By Diane Conners
---- — The school year is about to start. And after the Republican and Democratic conventions, Congress will be back in session. Many are hoping Congress will resume debating the new Farm Bill, including provisions that could mean more fresh, local food for students in schools.
But first, the story of Ron Adams, a food service director for a school district in Portland, Maine, who buys lots of local food for his school. Election-year politics related to the Farm Bill could kill chances in Michigan for a program like his.
Because Mr. Adams' school district was part of a federal pilot program in the mid-1980s, he can do something few food service directors around the country are allowed to do — instead of drawing down on a line of credit for products the U.S. Department of Agriculture buys at bulk prices for schools around the country, he can use that line of credit to purchase products on his own — including locally grown food.
Last year, he directed about 10 percent of his commodity purchasing, or about $16,800, to help his district spend a total of $125,000 on food grown by farmers in a 200-mile radius.
Mr. Adams' district could easily be in northwest Lower Michigan. It has 7,000 students. Traverse City Area Public Schools has 10,000 students and it, like many other districts in our region, is working to purchase more locally grown foods. Our schools are part of a nationwide movement — nearly 10,000 schools across the country now have "farm-to-school" programs, up from only two known programs 13 years ago.

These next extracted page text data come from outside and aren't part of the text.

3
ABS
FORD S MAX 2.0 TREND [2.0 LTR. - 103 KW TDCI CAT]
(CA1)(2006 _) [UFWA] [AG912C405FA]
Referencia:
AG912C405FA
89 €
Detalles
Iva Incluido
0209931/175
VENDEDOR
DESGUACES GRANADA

The good news is that, in the currently debated Farm Bill, both the full Senate and the House Agriculture Committee have recognized the growing interest among schools in buying fresh, local farm products.

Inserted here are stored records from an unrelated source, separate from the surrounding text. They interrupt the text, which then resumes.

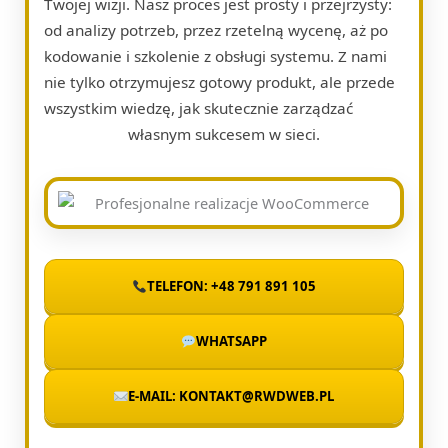
Twojej wizji. Nasz proces jest prosty i przejrzysty:
od analizy potrzeb, przez rzetelną wycenę, aż po
kodowanie i szkolenie z obsługi systemu. Z nami
nie tylko otrzymujesz gotowy produkt, ale przede
wszystkim wiedzę, jak skutecznie zarządzać
własnym sukcesem w sieci.
TELEFON: +48 791 891 105
WHATSAPP
E-MAIL: KONTAKT@RWDWEB.PL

The House Agriculture Committee's version would allow schools to use their commodity dollars to buy locally grown food, like Mr. Adams does. The Senate bill calls for something different — approval of at least five pilot projects across the country that facilitate new ways for schools to purchase locally grown food; including, but not necessarily, with commodity dollars. Commodity dollars typically make up about 20 percent of school lunch funding.
The bad news is that the Farm Bill could get caught up in election-year politics, and both options could vanish. Other important Farm Bill provisions for local food and farms are at stake — support of the fruit and vegetable industry, expansion of programs like Michigan's Double Up Food Bucks to help low-income families buy food in farmers markets, and land conservation. But the House must first pass a bill, then the Senate and House can negotiate a compromise and turn it into law.
Those who promote farm-to-school programs stress that food and agriculture can be integrated into a curriculum that promotes both education and healthy eating. A school garden is a super science lab.
And the Farm Bill reminds us of a civics lesson: Citizens should drop what they're doing to tell their elected leaders what they want them to do.